I know how to wire it to an aftermarket headunit just fine im just not sure about the oem mustang one. I read i need a line out converter and i can splice into the rear speakers somehow. but i also need a place to run the remote on/off dont i?
also anyone found a good place to run a power wire through the firewall?
I know how to wire it to an aftermarket headunit just fine im just not sure about the oem mustang one. I read i need a line out converter and i can splice into the rear speakers somehow. but i also need a place to run the remote on/off dont i?
also anyone found a good place to run a power wire through the firewall?
#6
Ya run the power wire through the passenger side fender. I ran mine underneath the battery through a hole on the inner fender then through a big grommet into the car. For the remote turn on wire just find a ignition turn on wire in the fuse box.
#7
What brand would you guys recommend? Ill order one tonight if i know what to get. Also will using a loc sound the same as if it were a sub output?
Is there anything cheaper then the jl cleansweep i can use that will still be good? I plan on getting a headunit but not for a while and i have some speakers in my room i just need an amp for.
Last edited by Shadow7874; 06-06-2009 at 02:03 PM.
#8
Rubber gromet in the firewall on the passengers side under the battery.
Is there anything cheaper then the jl cleansweep i can use that will still be good? I plan on getting a headunit but not for a while and i have some speakers in my room i just need an amp for.
http://www.crutchfield.com/p_136CLRL...ll=N&search=jl
Last edited by 157dB; 06-06-2009 at 03:05 PM.
#9
Rubber gromet in the firewall on the passengers side under the battery.
http://www.crutchfield.com/p_136CLR2...?o=p&search=jl
http://www.crutchfield.com/p_136CLRL...ll=N&search=jl
http://www.crutchfield.com/p_136CLR2...?o=p&search=jl
http://www.crutchfield.com/p_136CLRL...ll=N&search=jl
#10
just looking around at that amp you got. The 750.1 has a few features you should pay attention to:
Speaker-level inputs compatible (switchable) through RCA connection
Automatic turn on modes: remote, DC offset, or signal sense
So acctualy you dont need a converter and you dont need to run a remote turn on. Go to radio shack, spend about $2 on some rca connectors, (the heads you can build yourself,) splice off your rear speakers into the head of your new connectors, flip the switch on the amp to high level, switch the remote turn on to signal sense, and call it a day.

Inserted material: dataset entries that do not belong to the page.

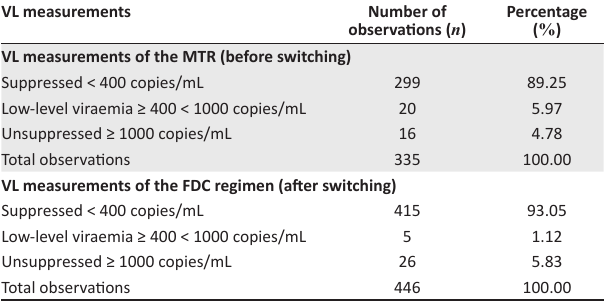
TABLE 6: Description of the viral load results before and after switching to a fixed-dose combination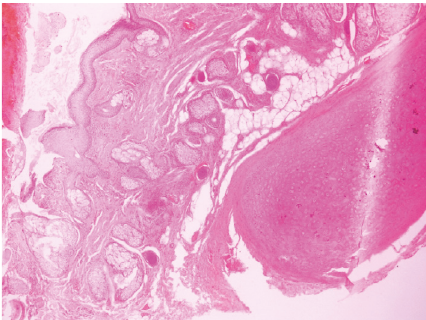
Figure 3: Wall of the cystic cavity is composed of sebaceous glands, adipose tissue, salivary gland tissue, and hyaline cartilage.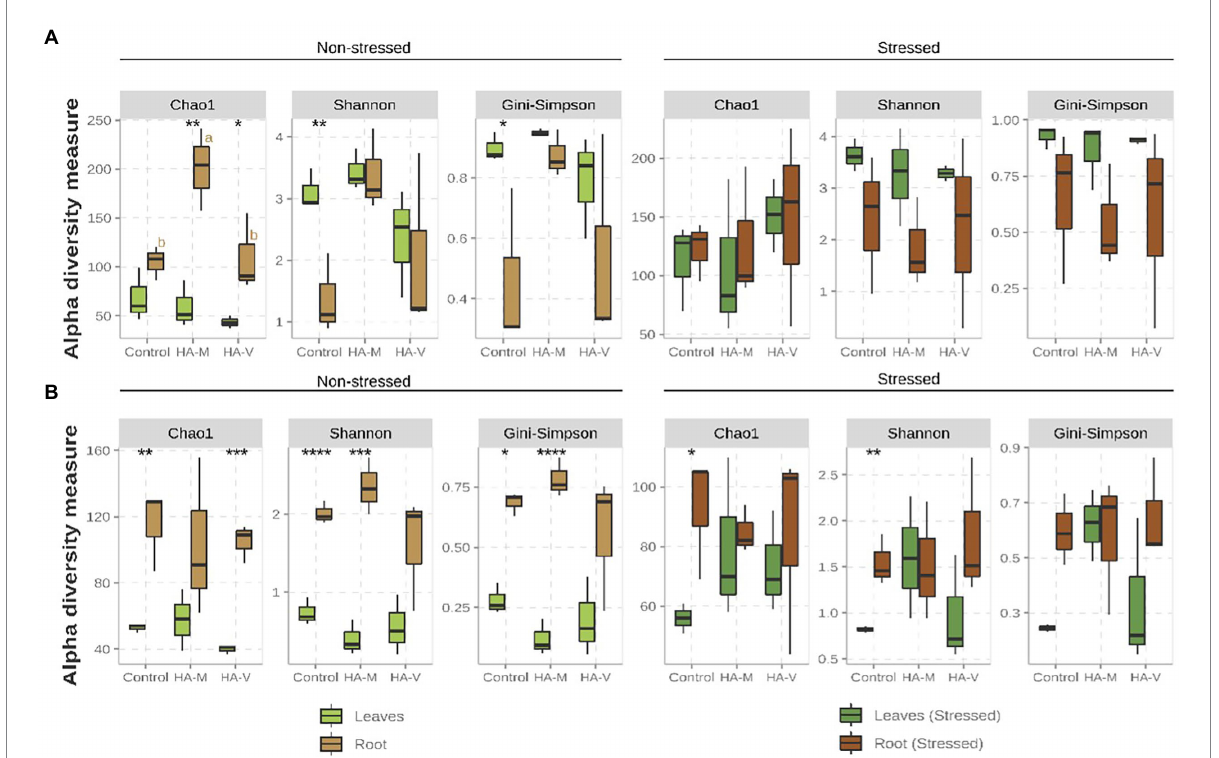
FIGURE 1 Boxplot of the alpha diversity metrics of bacterial (A) and fungal (B) fractions present in the shoot and root of soybean plants that received the application of vermicompost HA (HA-V), millicompost HA (HA-M) or that did not receive application (Control) in the presence and absence of stress. Different letters indicate significant differences between HA application within the same plant material ( post-hoc test). Significant differences between different plant tissues under the same conditions (HA application and presence or absence of stress) can be seen by the presence of the following symbols: **** p < 0.001; *** p ≤ 0.01; ** p ≤ 0.05; * p ≤ 0.1. The absence of letters/symbols indicates no significant differences between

Gonna cost you less then $5 to do the whole thing, assuming you have the wire laying around, or are taking from old car.
Speaker-level inputs compatible (switchable) through RCA connection
Automatic turn on modes: remote, DC offset, or signal sense
So acctualy you dont need a converter and you dont need to run a remote turn on. Go to radio shack, spend about $2 on some rca connectors, (the heads you can build yourself,) splice off your rear speakers into the head of your new connectors, flip the switch on the amp to high level, switch the remote turn on to signal sense, and call it a day.
Gonna cost you less then $5 to do the whole thing, assuming you have the wire laying around, or are taking from old car.
Last edited by JDWalton; 06-07-2009 at 03:55 PM.